[ENTRIES SUPPLIED]
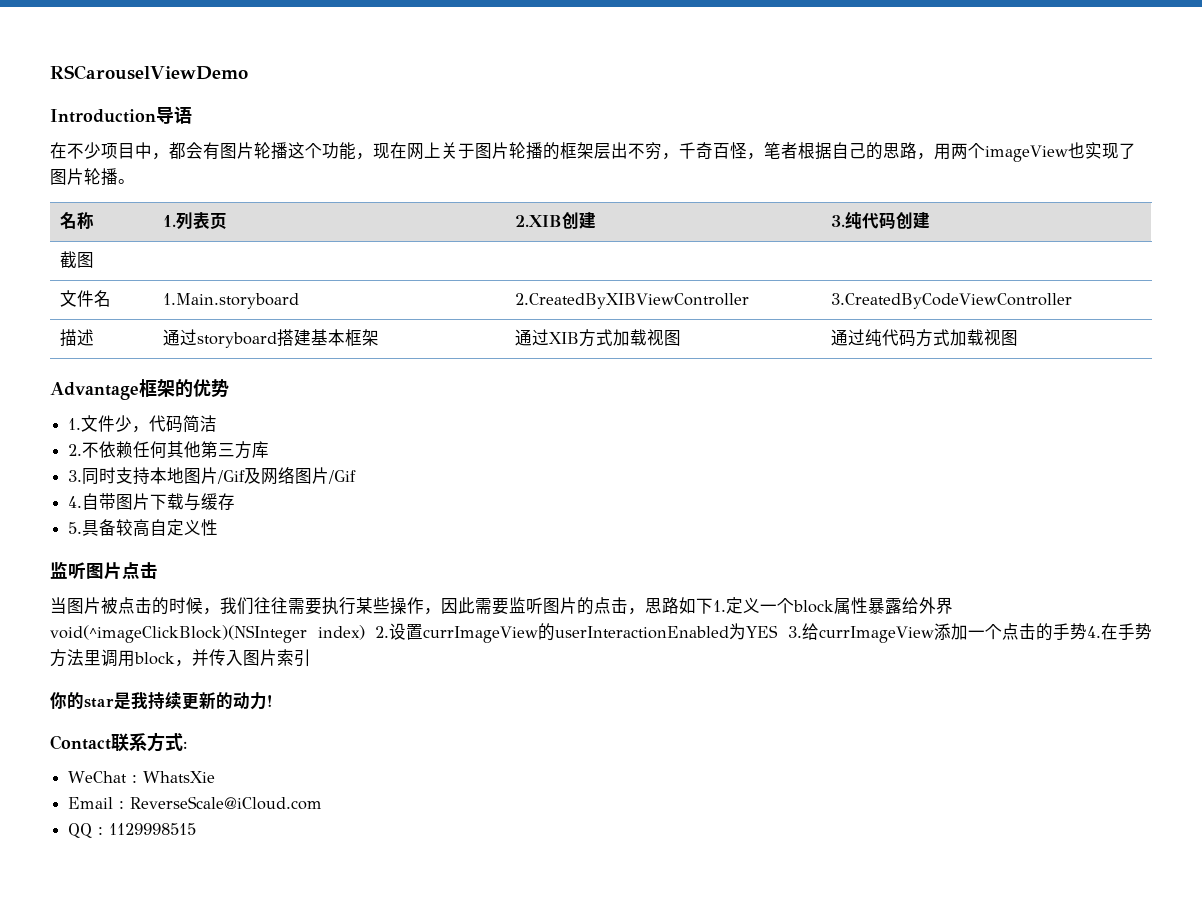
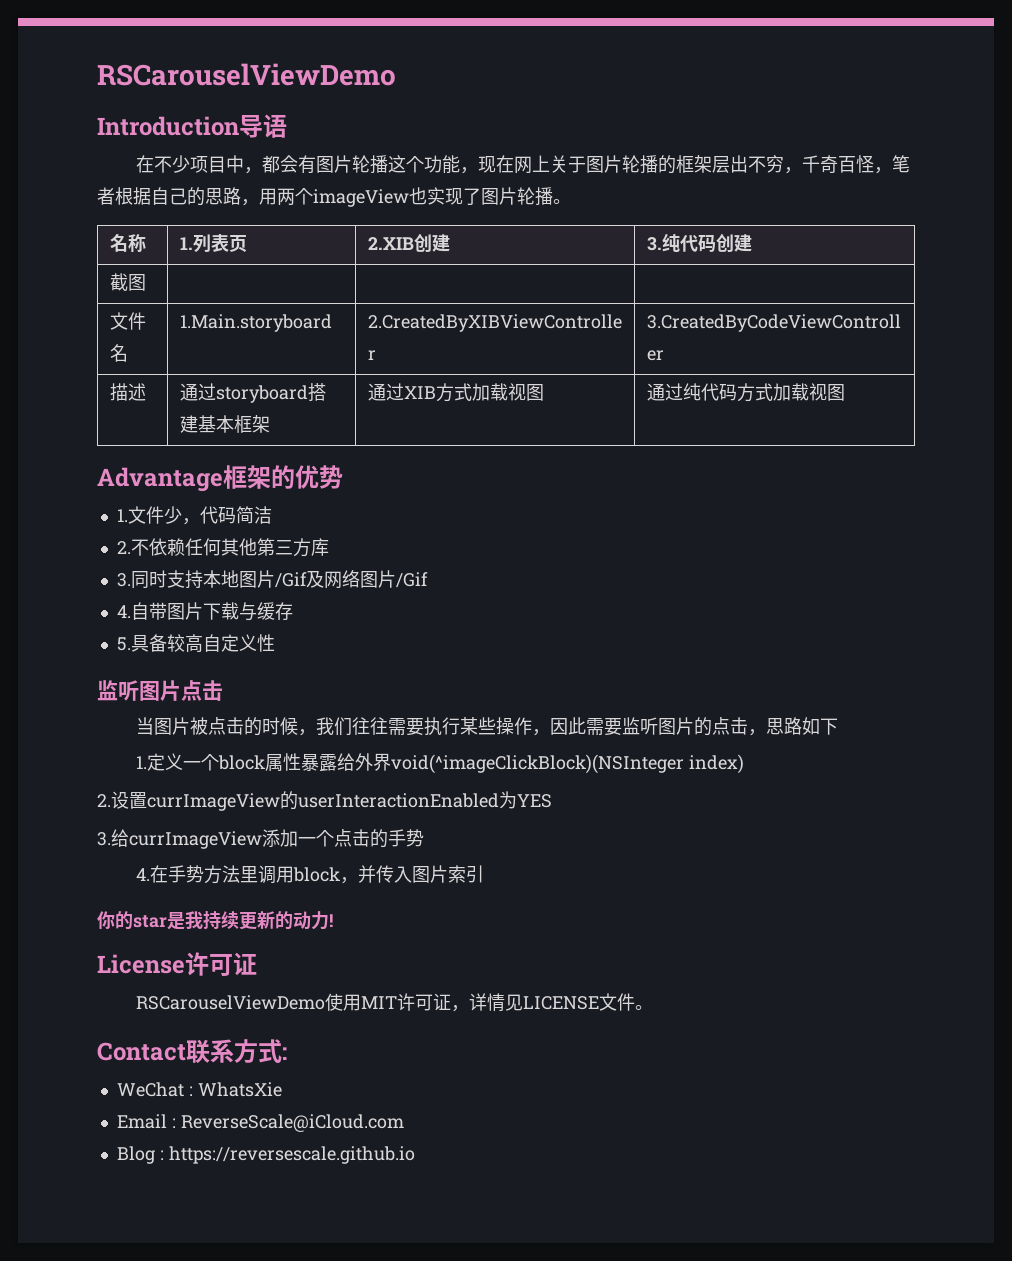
(713, 606) none -> (839, 726) //
(365, 632) none -> (745, 764) //
(779, 631) none -> (552, 801) //
(1087, 631) none -> (424, 838) //
(272, 701) none -> [97,952,257,976] [136,993,654,1012] // License许可证 // RSCarouselViewDemo使用MIT许可证，详情见LICENSE文件。
[68,823,197,838] QQ : 1129998515 -> [116,1146,415,1164] Blog : https://reversescale.github.io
[/ENTRIES SUPPLIED]
- **WHAT THE TASK REQUIRES**
Search the data above for the string "none" and return every line that has it.

- **ANSWER TO THIS PROBLEM**
(713, 606) none -> (839, 726) //
(365, 632) none -> (745, 764) //
(779, 631) none -> (552, 801) //
(1087, 631) none -> (424, 838) //
(272, 701) none -> [97,952,257,976] [136,993,654,1012] // License许可证 // RSCarouselViewDemo使用MIT许可证，详情见LICENSE文件。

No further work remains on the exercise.